Although Mt. St. Mary’s Seminary & University is the 2nd oldest in the United States, it can and must remain a vitally young institution… One reason for its youth is that it has the privilege of serving young people with all the vitality, energy, and promise of youth. But the deepest reason for the enduring youthfulness of this University is its vital link with Mary, the Immaculate Conception, with Mary, who is younger than sin and all strife sin brings in its wake. Like institutions of higher learning everywhere, challenges and opportunities abound for our beloved Mt. St. Mary’s University— yet the key to renewing the life of this institution lies in keeping true to its deepest identity and mission – an identity and mission to be understood, proclaimed, and lived afresh in every generation.

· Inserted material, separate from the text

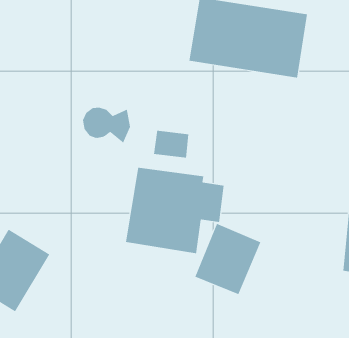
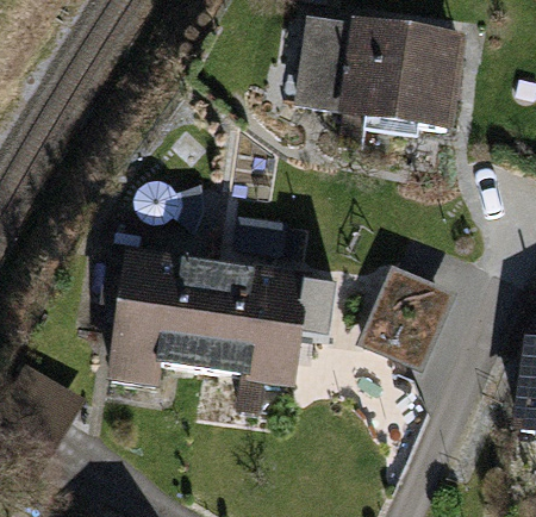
building: none -> [111,251,217,388]
building: [194,223,261,295] -> [357,257,454,361]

As we thank Dr. Powell for his splendid leadership of Mt. St. Mary’s University and prepare to welcome the announcement of a new President, let us ask the intercession of Mary, the Immaculate Mother of God, for this entire university community and for the University and Seminary as such, that being a community of learners formed in faith, engaged in discovery, and empowered for leadership, we might find proclaim the mighty works of God to His praise and glory.

O Mary, conceived without sin, pray for us who have recourse to Thee!